**WORK ORDER**
For this exercise, repeat each entry exactly as written.

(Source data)
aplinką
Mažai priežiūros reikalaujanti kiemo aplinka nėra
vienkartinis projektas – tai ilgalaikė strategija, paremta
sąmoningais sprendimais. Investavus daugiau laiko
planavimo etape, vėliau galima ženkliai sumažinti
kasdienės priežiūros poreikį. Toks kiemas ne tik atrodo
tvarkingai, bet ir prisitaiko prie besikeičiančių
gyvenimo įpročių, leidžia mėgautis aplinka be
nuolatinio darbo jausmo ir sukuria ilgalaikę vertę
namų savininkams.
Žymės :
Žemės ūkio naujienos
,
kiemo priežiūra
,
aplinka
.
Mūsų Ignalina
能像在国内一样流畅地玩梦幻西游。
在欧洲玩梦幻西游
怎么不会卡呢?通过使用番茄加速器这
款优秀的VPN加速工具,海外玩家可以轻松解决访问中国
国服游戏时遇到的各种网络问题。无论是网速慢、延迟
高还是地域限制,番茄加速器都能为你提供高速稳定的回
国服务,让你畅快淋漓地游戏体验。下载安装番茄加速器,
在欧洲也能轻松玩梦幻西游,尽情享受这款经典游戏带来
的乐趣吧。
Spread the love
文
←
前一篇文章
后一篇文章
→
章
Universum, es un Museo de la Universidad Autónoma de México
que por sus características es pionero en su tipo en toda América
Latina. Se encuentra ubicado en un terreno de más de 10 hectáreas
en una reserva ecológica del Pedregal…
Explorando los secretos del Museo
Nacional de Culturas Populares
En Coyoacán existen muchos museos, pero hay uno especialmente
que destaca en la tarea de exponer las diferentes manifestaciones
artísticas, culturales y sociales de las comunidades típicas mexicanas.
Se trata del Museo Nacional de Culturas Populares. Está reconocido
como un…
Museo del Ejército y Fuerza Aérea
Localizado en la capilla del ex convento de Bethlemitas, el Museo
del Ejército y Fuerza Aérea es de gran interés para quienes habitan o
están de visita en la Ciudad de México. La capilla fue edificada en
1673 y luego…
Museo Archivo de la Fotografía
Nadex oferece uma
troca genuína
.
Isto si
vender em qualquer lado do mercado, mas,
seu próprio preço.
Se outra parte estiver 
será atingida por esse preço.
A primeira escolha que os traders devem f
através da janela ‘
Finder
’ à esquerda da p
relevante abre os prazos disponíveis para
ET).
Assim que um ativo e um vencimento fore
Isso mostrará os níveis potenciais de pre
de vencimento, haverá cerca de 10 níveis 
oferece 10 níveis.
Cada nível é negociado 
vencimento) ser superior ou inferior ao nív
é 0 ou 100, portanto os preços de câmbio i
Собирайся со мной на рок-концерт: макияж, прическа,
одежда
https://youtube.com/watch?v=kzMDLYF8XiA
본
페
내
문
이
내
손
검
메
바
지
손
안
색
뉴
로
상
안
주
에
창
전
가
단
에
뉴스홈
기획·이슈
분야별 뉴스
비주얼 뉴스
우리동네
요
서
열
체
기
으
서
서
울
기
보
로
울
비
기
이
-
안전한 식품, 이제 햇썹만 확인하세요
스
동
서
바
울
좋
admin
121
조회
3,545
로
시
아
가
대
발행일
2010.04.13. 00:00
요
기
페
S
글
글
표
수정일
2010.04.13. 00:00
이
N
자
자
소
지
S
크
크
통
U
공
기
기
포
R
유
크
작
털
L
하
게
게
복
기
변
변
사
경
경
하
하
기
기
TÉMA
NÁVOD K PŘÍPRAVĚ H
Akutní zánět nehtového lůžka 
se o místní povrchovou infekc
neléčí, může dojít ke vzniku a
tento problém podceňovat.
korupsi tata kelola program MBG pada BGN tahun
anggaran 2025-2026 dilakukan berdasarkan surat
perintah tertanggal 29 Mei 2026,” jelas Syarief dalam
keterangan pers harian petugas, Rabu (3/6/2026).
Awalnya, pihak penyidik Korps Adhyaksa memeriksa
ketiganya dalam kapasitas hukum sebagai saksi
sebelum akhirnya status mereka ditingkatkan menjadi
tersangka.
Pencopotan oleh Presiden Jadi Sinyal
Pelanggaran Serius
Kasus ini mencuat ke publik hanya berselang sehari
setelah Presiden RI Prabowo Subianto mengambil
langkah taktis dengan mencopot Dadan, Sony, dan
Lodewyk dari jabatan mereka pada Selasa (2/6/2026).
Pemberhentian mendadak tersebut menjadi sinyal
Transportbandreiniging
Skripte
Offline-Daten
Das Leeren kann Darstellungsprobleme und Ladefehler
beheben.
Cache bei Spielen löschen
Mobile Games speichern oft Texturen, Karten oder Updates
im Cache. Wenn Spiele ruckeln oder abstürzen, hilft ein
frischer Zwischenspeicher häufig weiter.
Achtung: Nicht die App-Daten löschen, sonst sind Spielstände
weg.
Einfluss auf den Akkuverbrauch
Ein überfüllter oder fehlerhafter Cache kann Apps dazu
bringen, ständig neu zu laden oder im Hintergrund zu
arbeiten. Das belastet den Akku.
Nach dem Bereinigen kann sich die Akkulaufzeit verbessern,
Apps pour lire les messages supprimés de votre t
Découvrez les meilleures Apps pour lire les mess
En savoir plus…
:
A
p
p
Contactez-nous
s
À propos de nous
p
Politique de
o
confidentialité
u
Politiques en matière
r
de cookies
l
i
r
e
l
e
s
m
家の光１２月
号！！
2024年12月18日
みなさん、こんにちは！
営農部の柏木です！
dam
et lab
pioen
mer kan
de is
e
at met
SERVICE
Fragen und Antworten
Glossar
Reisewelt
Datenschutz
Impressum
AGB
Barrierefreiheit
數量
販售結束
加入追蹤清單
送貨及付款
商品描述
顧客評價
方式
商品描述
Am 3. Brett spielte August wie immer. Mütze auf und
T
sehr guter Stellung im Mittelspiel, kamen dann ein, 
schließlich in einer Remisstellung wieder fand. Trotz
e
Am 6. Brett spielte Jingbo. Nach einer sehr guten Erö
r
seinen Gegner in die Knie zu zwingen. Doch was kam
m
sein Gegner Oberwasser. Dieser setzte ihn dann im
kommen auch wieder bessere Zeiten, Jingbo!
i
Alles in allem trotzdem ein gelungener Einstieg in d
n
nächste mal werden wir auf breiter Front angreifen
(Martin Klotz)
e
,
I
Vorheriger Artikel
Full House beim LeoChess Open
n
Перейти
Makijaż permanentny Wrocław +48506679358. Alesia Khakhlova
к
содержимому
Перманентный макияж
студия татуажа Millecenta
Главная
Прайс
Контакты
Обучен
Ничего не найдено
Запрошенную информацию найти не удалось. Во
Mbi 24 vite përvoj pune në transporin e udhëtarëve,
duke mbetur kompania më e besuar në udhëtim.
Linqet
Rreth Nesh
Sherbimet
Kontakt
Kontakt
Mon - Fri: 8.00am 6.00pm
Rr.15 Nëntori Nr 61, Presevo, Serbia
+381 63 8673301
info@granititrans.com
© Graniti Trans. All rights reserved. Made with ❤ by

**ANSWER AREA**
aplinką
Mažai priežiūros reikalaujanti kiemo aplinka nėra
vienkartinis projektas – tai ilgalaikė strategija, paremta
sąmoningais sprendimais. Investavus daugiau laiko
planavimo etape, vėliau galima ženkliai sumažinti
kasdienės priežiūros poreikį. Toks kiemas ne tik atrodo
tvarkingai, bet ir prisitaiko prie besikeičiančių
gyvenimo įpročių, leidžia mėgautis aplinka be
nuolatinio darbo jausmo ir sukuria ilgalaikę vertę
namų savininkams.
Žymės :
Žemės ūkio naujienos
,
kiemo priežiūra
,
aplinka
.
Mūsų Ignalina
能像在国内一样流畅地玩梦幻西游。
在欧洲玩梦幻西游
怎么不会卡呢?通过使用番茄加速器这
款优秀的VPN加速工具,海外玩家可以轻松解决访问中国
国服游戏时遇到的各种网络问题。无论是网速慢、延迟
高还是地域限制,番茄加速器都能为你提供高速稳定的回
国服务,让你畅快淋漓地游戏体验。下载安装番茄加速器,
在欧洲也能轻松玩梦幻西游,尽情享受这款经典游戏带来
的乐趣吧。
Spread the love
文
←
前一篇文章
后一篇文章
→
章
Universum, es un Museo de la Universidad Autónoma de México
que por sus características es pionero en su tipo en toda América
Latina. Se encuentra ubicado en un terreno de más de 10 hectáreas
en una reserva ecológica del Pedregal…
Explorando los secretos del Museo
Nacional de Culturas Populares
En Coyoacán existen muchos museos, pero hay uno especialmente
que destaca en la tarea de exponer las diferentes manifestaciones
artísticas, culturales y sociales de las comunidades típicas mexicanas.
Se trata del Museo Nacional de Culturas Populares. Está reconocido
como un…
Museo del Ejército y Fuerza Aérea
Localizado en la capilla del ex convento de Bethlemitas, el Museo
del Ejército y Fuerza Aérea es de gran interés para quienes habitan o
están de visita en la Ciudad de México. La capilla fue edificada en
1673 y luego…
Museo Archivo de la Fotografía
Nadex oferece uma
troca genuína
.
Isto si
vender em qualquer lado do mercado, mas,
seu próprio preço.
Se outra parte estiver 
será atingida por esse preço.
A primeira escolha que os traders devem f
através da janela ‘
Finder
’ à esquerda da p
relevante abre os prazos disponíveis para
ET).
Assim que um ativo e um vencimento fore
Isso mostrará os níveis potenciais de pre
de vencimento, haverá cerca de 10 níveis 
oferece 10 níveis.
Cada nível é negociado 
vencimento) ser superior ou inferior ao nív
é 0 ou 100, portanto os preços de câmbio i
Собирайся со мной на рок-концерт: макияж, прическа,
одежда
https://youtube.com/watch?v=kzMDLYF8XiA
본
페
내
문
이
내
손
검
메
바
지
손
안
색
뉴
로
상
안
주
에
창
전
가
단
에
뉴스홈
기획·이슈
분야별 뉴스
비주얼 뉴스
우리동네
요
서
열
체
기
으
서
서
울
기
보
로
울
비
기
이
-
안전한 식품, 이제 햇썹만 확인하세요
스
동
서
바
울
좋
admin
121
조회
3,545
로
시
아
가
대
발행일
2010.04.13. 00:00
요
기
페
S
글
글
표
수정일
2010.04.13. 00:00
이
N
자
자
소
지
S
크
크
통
U
공
기
기
포
R
유
크
작
털
L
하
게
게
복
기
변
변
사
경
경
하
하
기
기
TÉMA
NÁVOD K PŘÍPRAVĚ H
Akutní zánět nehtového lůžka 
se o místní povrchovou infekc
neléčí, může dojít ke vzniku a
tento problém podceňovat.
korupsi tata kelola program MBG pada BGN tahun
anggaran 2025-2026 dilakukan berdasarkan surat
perintah tertanggal 29 Mei 2026,” jelas Syarief dalam
keterangan pers harian petugas, Rabu (3/6/2026).
Awalnya, pihak penyidik Korps Adhyaksa memeriksa
ketiganya dalam kapasitas hukum sebagai saksi
sebelum akhirnya status mereka ditingkatkan menjadi
tersangka.
Pencopotan oleh Presiden Jadi Sinyal
Pelanggaran Serius
Kasus ini mencuat ke publik hanya berselang sehari
setelah Presiden RI Prabowo Subianto mengambil
langkah taktis dengan mencopot Dadan, Sony, dan
Lodewyk dari jabatan mereka pada Selasa (2/6/2026).
Pemberhentian mendadak tersebut menjadi sinyal
Transportbandreiniging
Skripte
Offline-Daten
Das Leeren kann Darstellungsprobleme und Ladefehler
beheben.
Cache bei Spielen löschen
Mobile Games speichern oft Texturen, Karten oder Updates
im Cache. Wenn Spiele ruckeln oder abstürzen, hilft ein
frischer Zwischenspeicher häufig weiter.
Achtung: Nicht die App-Daten löschen, sonst sind Spielstände
weg.
Einfluss auf den Akkuverbrauch
Ein überfüllter oder fehlerhafter Cache kann Apps dazu
bringen, ständig neu zu laden oder im Hintergrund zu
arbeiten. Das belastet den Akku.
Nach dem Bereinigen kann sich die Akkulaufzeit verbessern,
Apps pour lire les messages supprimés de votre t
Découvrez les meilleures Apps pour lire les mess
En savoir plus…
:
A
p
p
Contactez-nous
s
À propos de nous
p
Politique de
o
confidentialité
u
Politiques en matière
r
de cookies
l
i
r
e
l
e
s
m
家の光１２月
号！！
2024年12月18日
みなさん、こんにちは！
営農部の柏木です！
dam
et lab
pioen
mer kan
de is
e
at met
SERVICE
Fragen und Antworten
Glossar
Reisewelt
Datenschutz
Impressum
AGB
Barrierefreiheit
數量
販售結束
加入追蹤清單
送貨及付款
商品描述
顧客評價
方式
商品描述
Am 3. Brett spielte August wie immer. Mütze auf und
T
sehr guter Stellung im Mittelspiel, kamen dann ein, 
schließlich in einer Remisstellung wieder fand. Trotz
e
Am 6. Brett spielte Jingbo. Nach einer sehr guten Erö
r
seinen Gegner in die Knie zu zwingen. Doch was kam
m
sein Gegner Oberwasser. Dieser setzte ihn dann im
kommen auch wieder bessere Zeiten, Jingbo!
i
Alles in allem trotzdem ein gelungener Einstieg in d
n
nächste mal werden wir auf breiter Front angreifen
(Martin Klotz)
e
,
I
Vorheriger Artikel
Full House beim LeoChess Open
n
Перейти
Makijaż permanentny Wrocław +48506679358. Alesia Khakhlova
к
содержимому
Перманентный макияж
студия татуажа Millecenta
Главная
Прайс
Контакты
Обучен
Ничего не найдено
Запрошенную информацию найти не удалось. Во
Mbi 24 vite përvoj pune në transporin e udhëtarëve,
duke mbetur kompania më e besuar në udhëtim.
Linqet
Rreth Nesh
Sherbimet
Kontakt
Kontakt
Mon - Fri: 8.00am 6.00pm
Rr.15 Nëntori Nr 61, Presevo, Serbia
+381 63 8673301
info@granititrans.com
© Graniti Trans. All rights reserved. Made with ❤ by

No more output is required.